_Exercise requirements_
Give the data back exactly as it stands.
### Study material ###
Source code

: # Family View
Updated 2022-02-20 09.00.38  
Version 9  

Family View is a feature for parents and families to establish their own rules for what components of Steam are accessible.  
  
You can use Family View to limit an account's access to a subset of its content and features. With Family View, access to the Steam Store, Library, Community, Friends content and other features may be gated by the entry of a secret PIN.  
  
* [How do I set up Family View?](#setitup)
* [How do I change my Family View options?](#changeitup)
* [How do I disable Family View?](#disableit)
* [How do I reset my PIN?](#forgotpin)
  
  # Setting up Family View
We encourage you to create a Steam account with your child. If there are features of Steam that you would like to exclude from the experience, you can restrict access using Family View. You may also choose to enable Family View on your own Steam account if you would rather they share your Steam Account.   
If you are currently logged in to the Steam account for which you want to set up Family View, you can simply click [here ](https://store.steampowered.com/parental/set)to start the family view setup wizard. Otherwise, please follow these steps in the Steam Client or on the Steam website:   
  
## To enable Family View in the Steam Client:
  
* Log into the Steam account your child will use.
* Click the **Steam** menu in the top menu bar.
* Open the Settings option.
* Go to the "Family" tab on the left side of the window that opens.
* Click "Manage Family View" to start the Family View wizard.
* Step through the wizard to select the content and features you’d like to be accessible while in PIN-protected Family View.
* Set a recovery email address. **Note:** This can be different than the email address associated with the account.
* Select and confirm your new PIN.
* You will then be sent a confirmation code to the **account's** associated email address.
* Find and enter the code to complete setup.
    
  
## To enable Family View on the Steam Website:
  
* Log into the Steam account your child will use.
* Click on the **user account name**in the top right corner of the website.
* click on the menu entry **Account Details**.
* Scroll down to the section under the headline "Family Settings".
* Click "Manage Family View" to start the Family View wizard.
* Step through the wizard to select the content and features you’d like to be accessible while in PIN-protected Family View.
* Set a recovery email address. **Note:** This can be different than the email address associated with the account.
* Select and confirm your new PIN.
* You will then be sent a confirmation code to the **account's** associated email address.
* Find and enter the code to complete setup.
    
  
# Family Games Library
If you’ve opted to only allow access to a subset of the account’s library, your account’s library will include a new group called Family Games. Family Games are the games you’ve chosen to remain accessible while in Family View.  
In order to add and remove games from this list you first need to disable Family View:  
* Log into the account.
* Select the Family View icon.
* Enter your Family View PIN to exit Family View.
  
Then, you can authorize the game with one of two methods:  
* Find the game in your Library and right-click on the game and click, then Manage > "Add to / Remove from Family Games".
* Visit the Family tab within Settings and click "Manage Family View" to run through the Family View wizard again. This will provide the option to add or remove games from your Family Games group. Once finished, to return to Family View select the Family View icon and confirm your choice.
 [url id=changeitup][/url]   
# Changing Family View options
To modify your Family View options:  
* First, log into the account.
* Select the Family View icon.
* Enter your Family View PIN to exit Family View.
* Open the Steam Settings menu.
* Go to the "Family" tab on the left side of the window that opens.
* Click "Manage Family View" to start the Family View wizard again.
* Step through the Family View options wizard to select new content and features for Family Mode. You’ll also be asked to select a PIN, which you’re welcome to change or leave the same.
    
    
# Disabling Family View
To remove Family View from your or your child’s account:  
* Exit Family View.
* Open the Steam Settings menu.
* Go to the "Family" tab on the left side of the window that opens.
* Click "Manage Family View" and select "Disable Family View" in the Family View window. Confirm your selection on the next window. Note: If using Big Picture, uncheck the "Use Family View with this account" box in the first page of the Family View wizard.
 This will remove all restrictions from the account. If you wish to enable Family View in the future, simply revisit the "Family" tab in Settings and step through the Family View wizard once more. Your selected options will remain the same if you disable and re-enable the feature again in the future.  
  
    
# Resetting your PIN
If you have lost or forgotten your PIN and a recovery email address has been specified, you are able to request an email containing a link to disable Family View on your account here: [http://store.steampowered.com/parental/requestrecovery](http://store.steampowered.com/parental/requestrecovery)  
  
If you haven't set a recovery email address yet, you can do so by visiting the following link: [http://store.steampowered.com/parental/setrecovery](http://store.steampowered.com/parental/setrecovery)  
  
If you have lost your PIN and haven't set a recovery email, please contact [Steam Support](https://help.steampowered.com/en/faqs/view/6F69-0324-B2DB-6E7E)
###
_Output for this exercise_
Source code

: # Family View
Updated 2022-02-20 09.00.38  
Version 9  

Family View is a feature for parents and families to establish their own rules for what components of Steam are accessible.  
  
You can use Family View to limit an account's access to a subset of its content and features. With Family View, access to the Steam Store, Library, Community, Friends content and other features may be gated by the entry of a secret PIN.  
  
* [How do I set up Family View?](#setitup)
* [How do I change my Family View options?](#changeitup)
* [How do I disable Family View?](#disableit)
* [How do I reset my PIN?](#forgotpin)
  
  # Setting up Family View
We encourage you to create a Steam account with your child. If there are features of Steam that you would like to exclude from the experience, you can restrict access using Family View. You may also choose to enable Family View on your own Steam account if you would rather they share your Steam Account.   
If you are currently logged in to the Steam account for which you want to set up Family View, you can simply click [here ](https://store.steampowered.com/parental/set)to start the family view setup wizard. Otherwise, please follow these steps in the Steam Client or on the Steam website:   
  
## To enable Family View in the Steam Client:
  
* Log into the Steam account your child will use.
* Click the **Steam** menu in the top menu bar.
* Open the Settings option.
* Go to the "Family" tab on the left side of the window that opens.
* Click "Manage Family View" to start the Family View wizard.
* Step through the wizard to select the content and features you’d like to be accessible while in PIN-protected Family View.
* Set a recovery email address. **Note:** This can be different than the email address associated with the account.
* Select and confirm your new PIN.
* You will then be sent a confirmation code to the **account's** associated email address.
* Find and enter the code to complete setup.
    
  
## To enable Family View on the Steam Website:
  
* Log into the Steam account your child will use.
* Click on the **user account name**in the top right corner of the website.
* click on the menu entry **Account Details**.
* Scroll down to the section under the headline "Family Settings".
* Click "Manage Family View" to start the Family View wizard.
* Step through the wizard to select the content and features you’d like to be accessible while in PIN-protected Family View.
* Set a recovery email address. **Note:** This can be different than the email address associated with the account.
* Select and confirm your new PIN.
* You will then be sent a confirmation code to the **account's** associated email address.
* Find and enter the code to complete setup.
    
  
# Family Games Library
If you’ve opted to only allow access to a subset of the account’s library, your account’s library will include a new group called Family Games. Family Games are the games you’ve chosen to remain accessible while in Family View.  
In order to add and remove games from this list you first need to disable Family View:  
* Log into the account.
* Select the Family View icon.
* Enter your Family View PIN to exit Family View.
  
Then, you can authorize the game with one of two methods:  
* Find the game in your Library and right-click on the game and click, then Manage > "Add to / Remove from Family Games".
* Visit the Family tab within Settings and click "Manage Family View" to run through the Family View wizard again. This will provide the option to add or remove games from your Family Games group. Once finished, to return to Family View select the Family View icon and confirm your choice.
 [url id=changeitup][/url]   
# Changing Family View options
To modify your Family View options:  
* First, log into the account.
* Select the Family View icon.
* Enter your Family View PIN to exit Family View.
* Open the Steam Settings menu.
* Go to the "Family" tab on the left side of the window that opens.
* Click "Manage Family View" to start the Family View wizard again.
* Step through the Family View options wizard to select new content and features for Family Mode. You’ll also be asked to select a PIN, which you’re welcome to change or leave the same.
    
    
# Disabling Family View
To remove Family View from your or your child’s account:  
* Exit Family View.
* Open the Steam Settings menu.
* Go to the "Family" tab on the left side of the window that opens.
* Click "Manage Family View" and select "Disable Family View" in the Family View window. Confirm your selection on the next window. Note: If using Big Picture, uncheck the "Use Family View with this account" box in the first page of the Family View wizard.
 This will remove all restrictions from the account. If you wish to enable Family View in the future, simply revisit the "Family" tab in Settings and step through the Family View wizard once more. Your selected options will remain the same if you disable and re-enable the feature again in the future.  
  
    
# Resetting your PIN
If you have lost or forgotten your PIN and a recovery email address has been specified, you are able to request an email containing a link to disable Family View on your account here: [http://store.steampowered.com/parental/requestrecovery](http://store.steampowered.com/parental/requestrecovery)  
  
If you haven't set a recovery email address yet, you can do so by visiting the following link: [http://store.steampowered.com/parental/setrecovery](http://store.steampowered.com/parental/setrecovery)  
  
If you have lost your PIN and haven't set a recovery email, please contact [Steam Support](https://help.steampowered.com/en/faqs/view/6F69-0324-B2DB-6E7E)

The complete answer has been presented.